派出所那栋三层小楼,匍匐在斜塘镇相对中心的地带。徐明和方慧潜入了对面一栋公寓的五楼,透过污浊的玻璃窗,用捡来的儿童望远镜轮番观察了整整半天。
情况比预想的复杂,也比预想的……安静。
“正面大门是玻璃的,碎了,里面黑黢黢的,看不真切。但门口很‘干净’,没有游荡的。”徐明压低声音,把望远镜递给方慧,“怪就怪在这里,太安静了。旁边菜市场跟屠宰场似的,这儿倒像净土。”
方慧接过望远镜,她调整焦距,仔细观察:“侧面有个小门,铁皮的,好像虚掩着。一楼窗户都装了防盗栏……等等,后院!后院墙角有两个,动作很慢,穿着……好像是警服?”
“正常,估计是变异的同志。”徐明舔了舔干裂的嘴唇,眼神锐利,“关键是里面。你看大厅地上,是不是有拖拽的痕迹?还有干涸的血迹。我猜,灾难发生时这里抵抗过,但没顶住。”
计划很快定下:利用下午光线开始变暗、感染者活动似乎更迟缓的时段,从侧面小门快速潜入。目标明确:装备室、值班室。万一惊动,绝不恋战,原路撤回。
出发前,徐明最后一次检查装备。磨尖的晾衣叉和螺丝刀一并给了方慧,自己紧握砍刀。两人相视一眼,都没说话,但彼此眼中看到了同样的东西——恐惧,以及压过恐惧的决心。
行动开始。

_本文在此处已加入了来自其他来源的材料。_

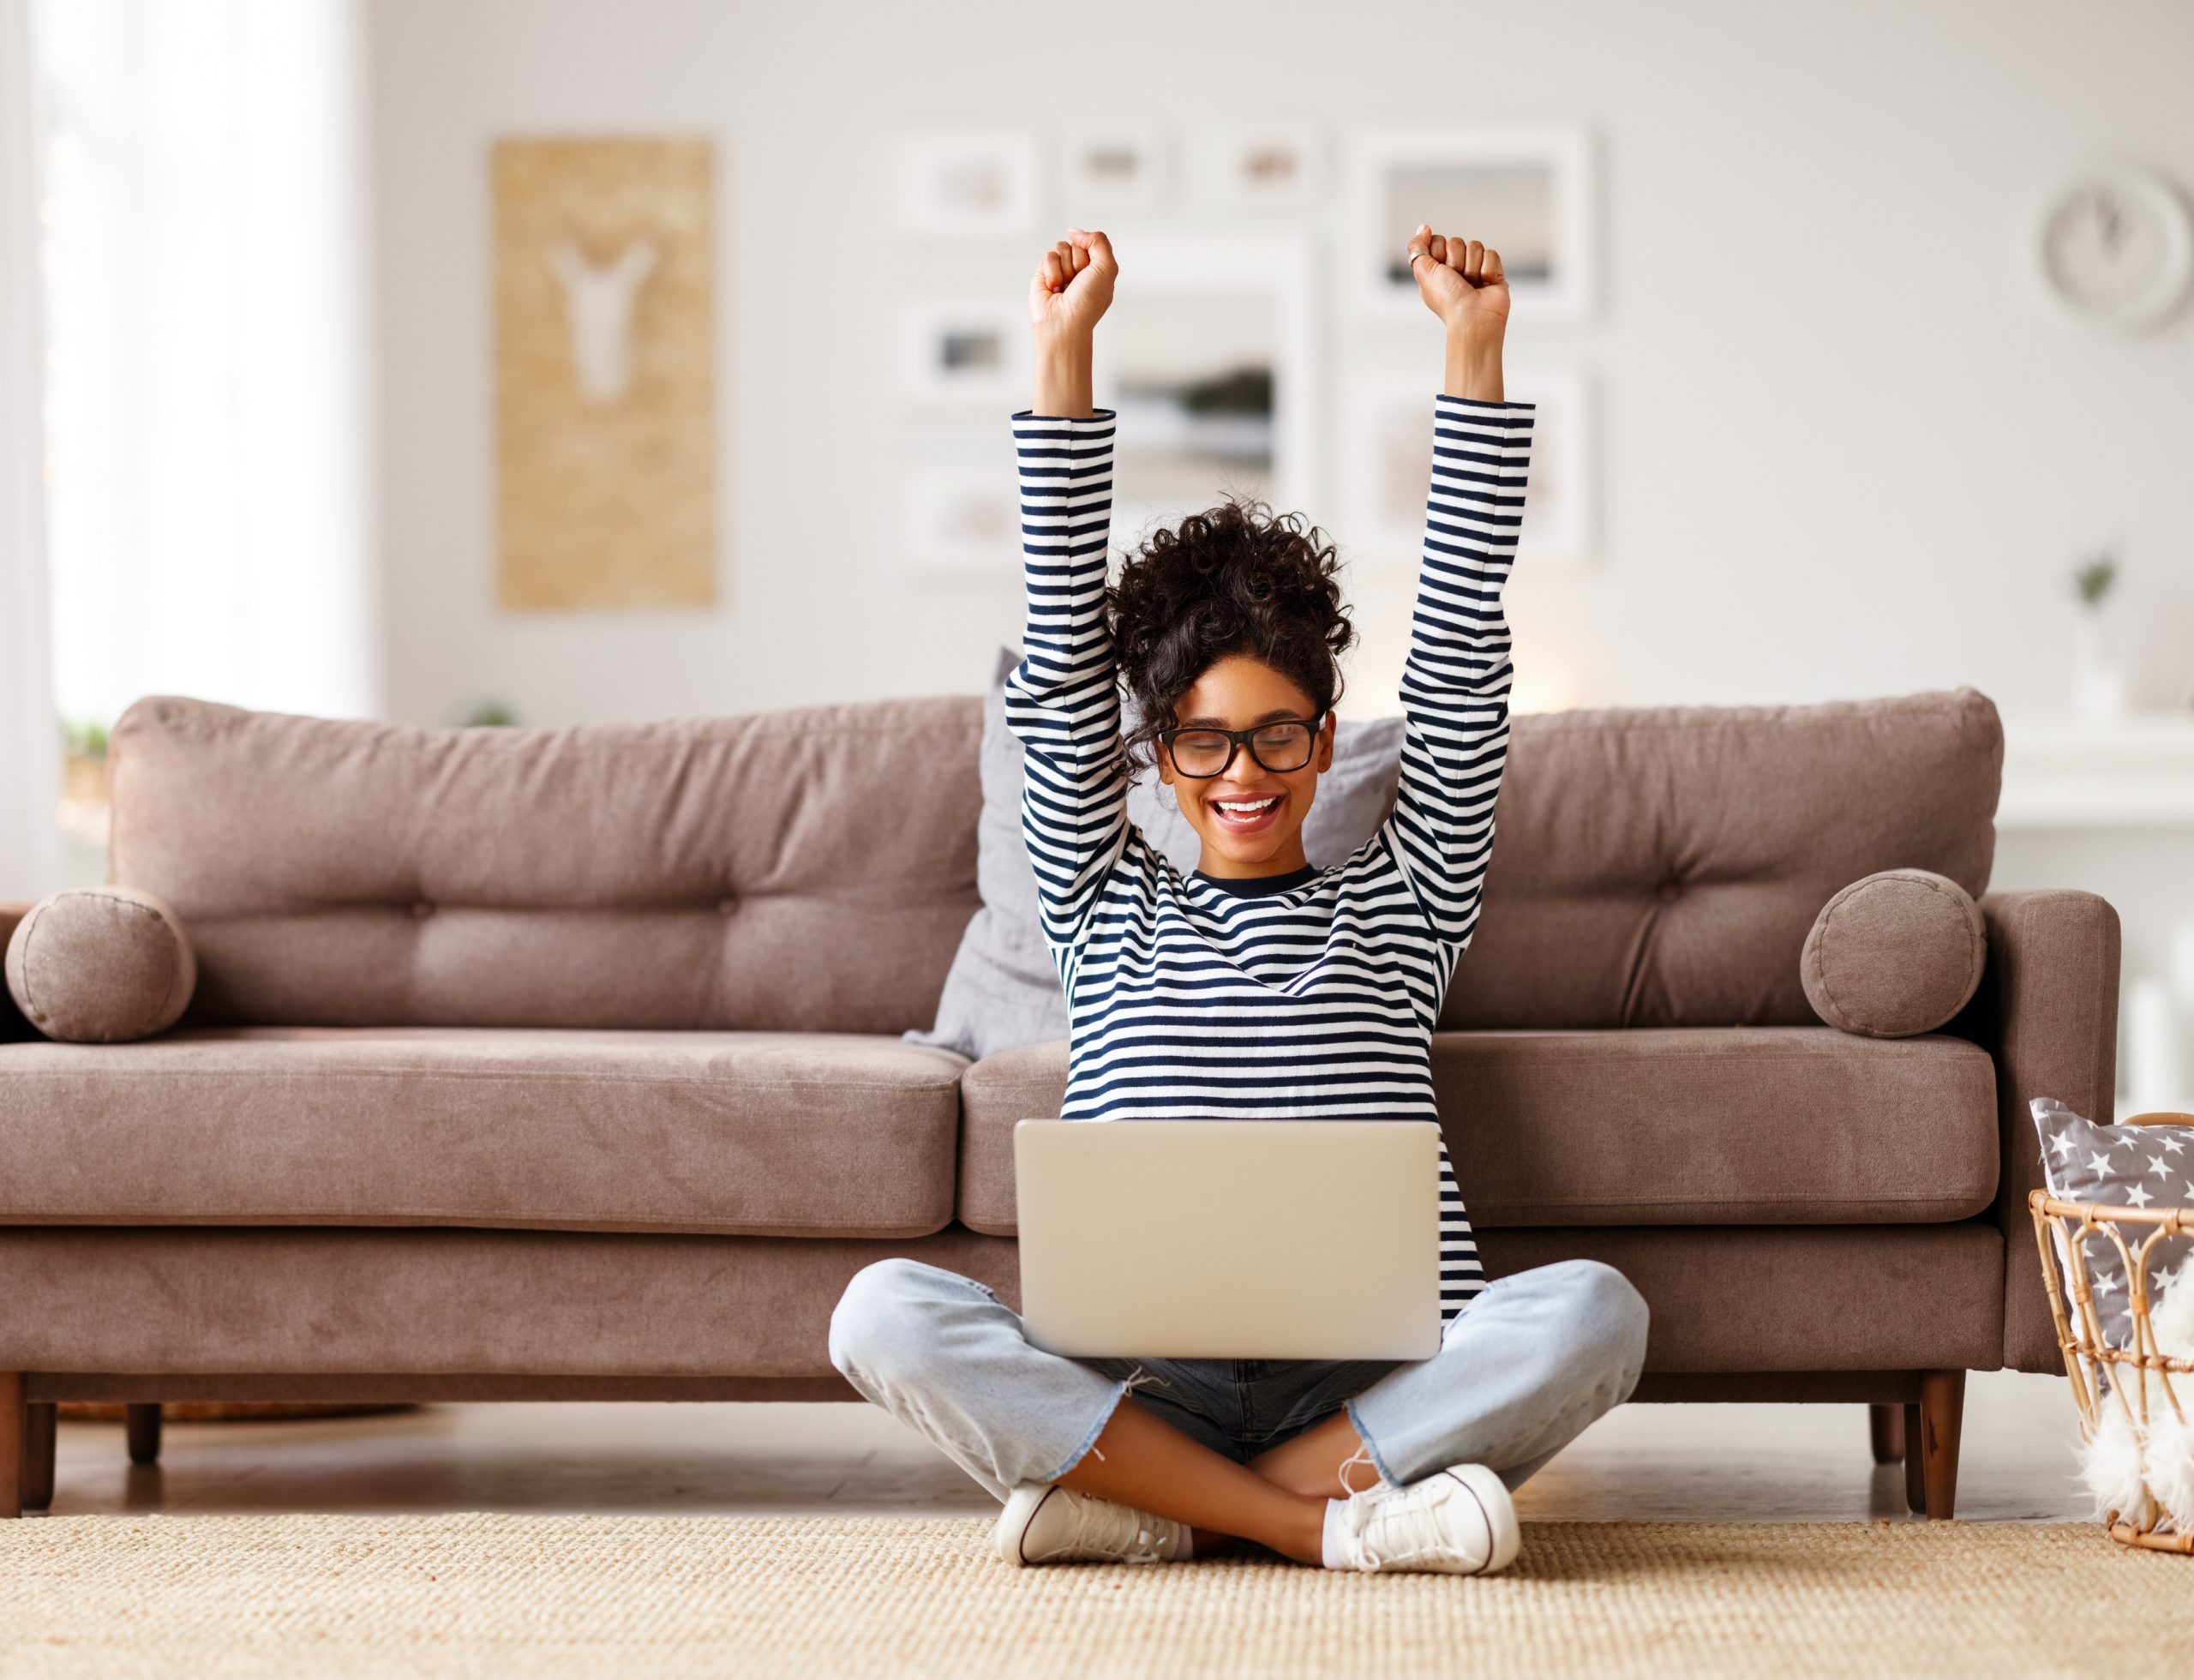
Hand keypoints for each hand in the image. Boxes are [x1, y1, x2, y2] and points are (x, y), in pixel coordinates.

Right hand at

两人像幽灵一样溜出藏身点,无声无息地接近派出所侧面的小巷。空气粘稠,带着铁锈和腐烂的甜腻气味。
侧门果然虚掩着,留下一条巴掌宽的缝隙。一股更浓烈的腐臭和消毒水混合的味道从里面涌出。徐明示意方慧警戒,自己小心翼翼地将门再推开一些,足够侧身进入。
门内是一条狭窄的走廊,光线昏暗,地上散落着文件和破碎的灯具。血迹斑斑,一直延伸到走廊深处。
寂静。死一般的寂静。
徐明打了个手势,两人一前一后,踮着脚摸进去。方慧紧握晾衣叉,手心全是汗,耳朵竖起来,捕捉着任何细微声响。走廊两边是调解室、询问室之类的房间,门都关着。

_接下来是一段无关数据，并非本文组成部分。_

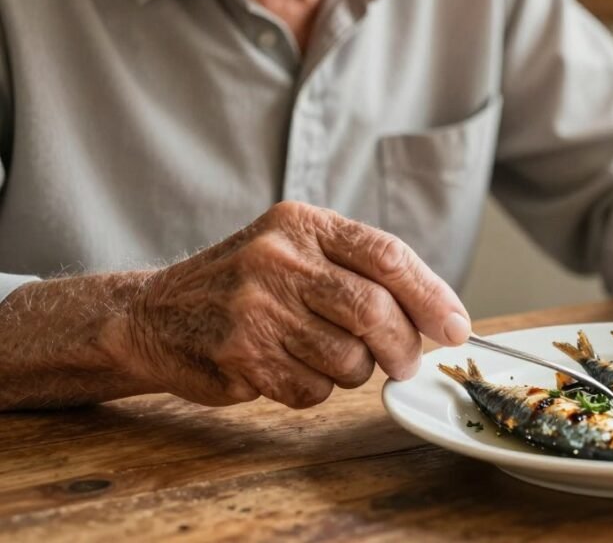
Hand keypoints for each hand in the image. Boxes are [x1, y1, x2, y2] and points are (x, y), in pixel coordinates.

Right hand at [123, 201, 470, 407]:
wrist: (152, 314)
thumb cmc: (245, 284)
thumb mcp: (295, 249)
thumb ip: (360, 270)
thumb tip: (439, 317)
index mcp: (302, 224)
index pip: (387, 256)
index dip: (432, 296)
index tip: (457, 327)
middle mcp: (278, 259)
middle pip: (375, 309)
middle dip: (404, 345)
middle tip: (406, 362)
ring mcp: (255, 307)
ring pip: (349, 358)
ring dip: (352, 371)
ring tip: (325, 356)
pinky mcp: (239, 355)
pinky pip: (312, 390)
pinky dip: (315, 390)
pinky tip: (287, 368)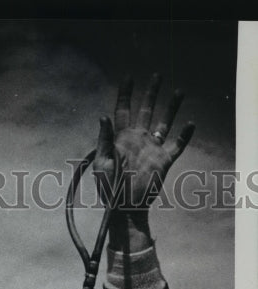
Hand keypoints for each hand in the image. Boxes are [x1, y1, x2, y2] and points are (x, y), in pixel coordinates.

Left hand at [94, 75, 194, 213]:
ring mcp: (152, 149)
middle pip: (145, 110)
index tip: (129, 77)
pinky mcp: (164, 161)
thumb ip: (104, 141)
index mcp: (121, 139)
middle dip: (151, 93)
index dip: (125, 94)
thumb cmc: (109, 190)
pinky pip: (176, 145)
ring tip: (179, 91)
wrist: (126, 209)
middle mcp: (138, 140)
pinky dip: (184, 135)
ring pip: (164, 123)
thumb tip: (104, 117)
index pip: (123, 111)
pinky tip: (191, 124)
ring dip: (171, 108)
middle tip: (157, 75)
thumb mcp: (102, 165)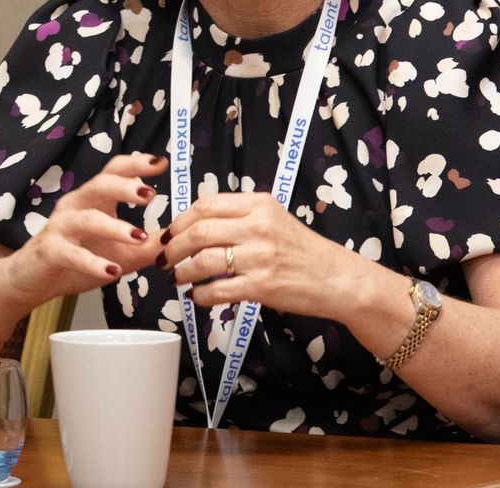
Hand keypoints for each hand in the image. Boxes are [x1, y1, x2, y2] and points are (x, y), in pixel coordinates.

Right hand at [0, 153, 166, 305]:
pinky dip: (93, 262)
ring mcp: (60, 227)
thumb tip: (179, 239)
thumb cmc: (75, 261)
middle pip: (99, 185)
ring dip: (114, 227)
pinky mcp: (50, 251)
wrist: (30, 280)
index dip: (136, 165)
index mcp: (93, 201)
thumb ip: (147, 245)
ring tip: (138, 236)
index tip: (161, 162)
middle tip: (150, 195)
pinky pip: (72, 253)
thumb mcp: (119, 254)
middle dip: (125, 187)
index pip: (113, 172)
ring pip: (87, 219)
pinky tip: (112, 271)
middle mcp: (75, 207)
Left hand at [159, 191, 361, 315]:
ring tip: (175, 277)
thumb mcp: (274, 218)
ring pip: (204, 261)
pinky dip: (200, 295)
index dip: (180, 219)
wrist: (335, 277)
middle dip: (173, 246)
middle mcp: (258, 227)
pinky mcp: (262, 286)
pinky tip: (196, 296)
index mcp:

根据之前观察的方位判断,装备室和值班室应该在走廊尽头的右侧。他们缓缓向前移动,每一步都踩在心跳上。
突然,左侧一扇标着“候问室”的门内,传来一声轻微的碰撞声!
两人瞬间僵住,身体紧贴墙壁。徐明举起手,示意别动。他屏息听着,里面似乎有断断续续的、压抑的呼吸声,不像是感染者那种嗬嗬声,更像是……活人?
他朝方慧使了个眼色,慢慢挪到门边。门是那种带小观察窗的铁门,但窗户从里面被什么东西挡住了。徐明尝试着轻轻推了推门,纹丝不动,似乎从里面被栓住了。

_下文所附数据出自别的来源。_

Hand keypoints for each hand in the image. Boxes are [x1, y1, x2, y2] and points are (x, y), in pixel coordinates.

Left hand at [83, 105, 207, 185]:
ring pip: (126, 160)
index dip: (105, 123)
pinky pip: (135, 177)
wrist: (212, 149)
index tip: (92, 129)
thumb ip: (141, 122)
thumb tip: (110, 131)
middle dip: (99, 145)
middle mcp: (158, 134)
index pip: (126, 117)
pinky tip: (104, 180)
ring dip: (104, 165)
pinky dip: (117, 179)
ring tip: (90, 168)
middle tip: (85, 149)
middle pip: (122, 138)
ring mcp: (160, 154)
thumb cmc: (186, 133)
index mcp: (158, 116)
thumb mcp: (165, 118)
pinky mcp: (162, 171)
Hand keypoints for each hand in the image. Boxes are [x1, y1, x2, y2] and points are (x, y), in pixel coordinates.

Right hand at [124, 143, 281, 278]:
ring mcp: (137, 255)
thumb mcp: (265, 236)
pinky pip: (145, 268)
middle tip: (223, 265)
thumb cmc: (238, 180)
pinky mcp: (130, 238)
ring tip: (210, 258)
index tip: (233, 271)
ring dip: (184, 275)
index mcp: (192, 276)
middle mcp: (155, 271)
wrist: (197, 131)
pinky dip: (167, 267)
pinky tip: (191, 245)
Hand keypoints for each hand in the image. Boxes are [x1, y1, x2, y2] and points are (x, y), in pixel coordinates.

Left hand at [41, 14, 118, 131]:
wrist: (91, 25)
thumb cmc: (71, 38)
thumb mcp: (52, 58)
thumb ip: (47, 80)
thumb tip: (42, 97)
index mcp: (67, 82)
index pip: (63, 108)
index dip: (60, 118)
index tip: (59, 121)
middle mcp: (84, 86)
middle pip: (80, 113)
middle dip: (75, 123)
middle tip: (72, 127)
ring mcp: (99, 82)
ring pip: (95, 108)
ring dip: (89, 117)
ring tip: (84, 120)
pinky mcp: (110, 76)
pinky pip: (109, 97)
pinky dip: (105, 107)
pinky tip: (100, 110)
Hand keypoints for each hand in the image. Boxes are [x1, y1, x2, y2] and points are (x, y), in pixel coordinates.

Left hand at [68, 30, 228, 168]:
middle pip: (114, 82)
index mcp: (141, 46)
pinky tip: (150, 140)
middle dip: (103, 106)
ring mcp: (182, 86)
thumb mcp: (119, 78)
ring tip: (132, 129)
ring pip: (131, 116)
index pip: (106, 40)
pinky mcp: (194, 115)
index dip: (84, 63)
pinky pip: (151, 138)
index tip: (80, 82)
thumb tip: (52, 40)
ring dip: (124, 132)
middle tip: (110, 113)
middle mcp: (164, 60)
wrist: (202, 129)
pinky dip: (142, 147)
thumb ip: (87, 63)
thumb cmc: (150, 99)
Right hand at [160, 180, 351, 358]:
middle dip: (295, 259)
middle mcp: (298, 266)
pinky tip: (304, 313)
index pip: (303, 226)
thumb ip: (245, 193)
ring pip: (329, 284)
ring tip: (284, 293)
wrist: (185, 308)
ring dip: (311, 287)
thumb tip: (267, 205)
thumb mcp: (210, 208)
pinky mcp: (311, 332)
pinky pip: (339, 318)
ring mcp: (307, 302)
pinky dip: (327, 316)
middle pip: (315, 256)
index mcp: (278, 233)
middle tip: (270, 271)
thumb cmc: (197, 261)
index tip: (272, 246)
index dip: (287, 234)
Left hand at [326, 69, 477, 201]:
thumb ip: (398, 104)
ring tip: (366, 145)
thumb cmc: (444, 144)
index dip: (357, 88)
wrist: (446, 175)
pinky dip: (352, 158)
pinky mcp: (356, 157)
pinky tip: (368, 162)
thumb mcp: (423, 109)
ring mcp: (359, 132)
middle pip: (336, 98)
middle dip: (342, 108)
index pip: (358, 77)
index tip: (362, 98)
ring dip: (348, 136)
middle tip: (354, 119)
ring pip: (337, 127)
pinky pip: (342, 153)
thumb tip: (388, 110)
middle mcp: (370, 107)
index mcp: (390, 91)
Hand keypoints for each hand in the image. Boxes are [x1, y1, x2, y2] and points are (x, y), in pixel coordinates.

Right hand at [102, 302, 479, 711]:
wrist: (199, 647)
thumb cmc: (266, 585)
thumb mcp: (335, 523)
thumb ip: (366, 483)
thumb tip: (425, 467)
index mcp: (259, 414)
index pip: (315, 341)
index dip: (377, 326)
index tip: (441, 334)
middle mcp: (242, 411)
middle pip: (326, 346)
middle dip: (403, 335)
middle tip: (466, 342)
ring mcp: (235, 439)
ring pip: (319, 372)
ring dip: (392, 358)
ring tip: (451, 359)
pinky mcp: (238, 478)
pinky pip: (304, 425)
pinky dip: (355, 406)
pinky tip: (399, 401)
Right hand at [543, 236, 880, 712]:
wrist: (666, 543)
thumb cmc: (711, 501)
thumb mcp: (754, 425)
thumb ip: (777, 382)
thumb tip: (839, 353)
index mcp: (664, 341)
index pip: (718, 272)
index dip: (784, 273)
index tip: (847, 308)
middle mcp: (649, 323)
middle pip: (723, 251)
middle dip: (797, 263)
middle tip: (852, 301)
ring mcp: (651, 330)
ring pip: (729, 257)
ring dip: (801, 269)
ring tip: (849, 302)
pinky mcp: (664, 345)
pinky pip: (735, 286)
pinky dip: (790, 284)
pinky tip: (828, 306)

就在这时,里面传来一个极其虚弱、带着哭腔的年轻男声,几乎是气音:“……外面……是不是……有人?救……命……”
活人!真的是活人!
徐明和方慧都是一惊。在这种地方,活人比感染者更让人心惊肉跳。
“谁在里面?”徐明压低声音,对着门缝问。
“我们是……是被带过来问话的……关在这屋里……外面那些怪物……求你们,行行好……”另一个稍微沉稳点,但同样虚弱的声音响起,带着浓重的口音。
囚犯?徐明眉头紧锁。这情况可没料到。救,还是不救?救了,就是两个拖累,目标变大,风险激增。不救……良心上过不去,而且,他们被关在这里这么久没变,说明没被感染,或许……
“怎么证明你们没被咬?”徐明冷静地问,没放松警惕。
“没有!绝对没有!”第一个年轻声音急切地说,“那天乱的时候,有个警察……王警官,他把我们锁在这办公室里,说去看看什么情况……一会再来继续问我们什么事情,结果就再没回来……我们靠这里一些现有的零食撑到现在……快不行了……”
方慧看向徐明,眼神复杂,有怜悯,也有担忧。
徐明大脑飞速运转。两个饿得半死的囚犯,战斗力几乎是负的。但……他们熟悉这里面的结构吗?或许有用。而且,见死不救,以后方慧会怎么看他?自己心里这关也难过。